Civil war in the world’s youngest country erupted in December 2013 and uprooted 4.2 million people — roughly a third of the population.
“We are looking forward to further improvement in the security situation and other positive signals that can generate confidence and mobilisation from the international community,” Jean Pierre Lacroix, the UN Under Secretary for Peacekeeping Operations, told reporters, winding up a three-day visit.
Lacroix visited the country with the African Union Commissioner for Peace, Smail Chergui. He went to UN-run camps for the displaced in Bentiu hosting 114,000 people.
South Sudan’s warring sides signed a permanent peace agreement on September 12. A US-funded survey released recently estimated that nearly 400,000 people have been killed in the conflict.
“The partners of South Sudan are keen to see a few things materialise particularly the full cessation of hostilities,” Lacroix said.

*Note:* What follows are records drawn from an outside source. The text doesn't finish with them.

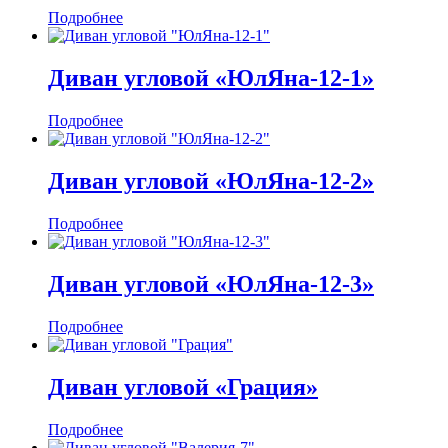
Подробнее
Диван угловой «ЮлЯна-12-1»
Подробнее
Диван угловой «ЮлЯна-12-2»
Подробнее
Диван угловой «ЮлЯна-12-3»
Подробнее
Диван угловой «Грация»
Подробнее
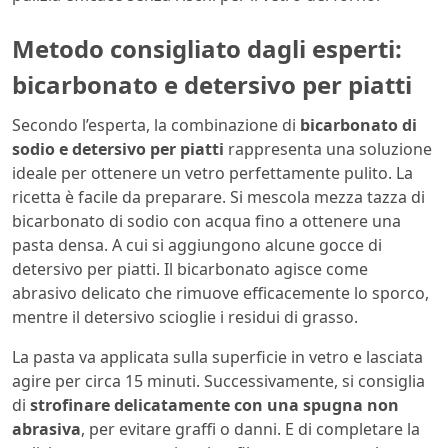
Metodo consigliato dagli esperti:
bicarbonato e detersivo per piatti
Secondo l’esperta, la combinazione di
bicarbonato di
sodio e detersivo per piatti
rappresenta una soluzione
ideale per ottenere un vetro perfettamente pulito. La
ricetta è facile da preparare. Si mescola mezza tazza di
bicarbonato di sodio con acqua fino a ottenere una
pasta densa. A cui si aggiungono alcune gocce di
detersivo per piatti. Il bicarbonato agisce come
abrasivo delicato che rimuove efficacemente lo sporco,
mentre il detersivo scioglie i residui di grasso.
La pasta va applicata sulla superficie in vetro e lasciata
agire per circa 15 minuti. Successivamente, si consiglia
di
strofinare delicatamente con una spugna non
abrasiva
, per evitare graffi o danni. E di completare la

“Parties themselves (need to) take the lead in advancing the peace process.”
The African Union’s Chergui issued a vague warning.
“Let’s just take note today that everybody wants to implement that agreement faithfully and we will hold accountable any one going the other road,” he said.
South Sudan broke away from Sudan in 2011 after a long and bloody independence struggle.
But just two years later, war broke out, triggering a severe humanitarian crisis.
A struggle for power between President Salva Kiir, a member of the Dinka tribe, and rebel leader and former vice president Riek Machar, a Nuer, meant the conflict quickly took on an ethnic character with civilians subjected to massacres and widespread rape by forces on both sides.
Under the new peace deal, Kiir remains president while Machar wins back his old post of deputy.
Tens of thousands of people have been killed and millions pushed to the brink of starvation or forced to flee their homes in one of the world’s worst humanitarian crises.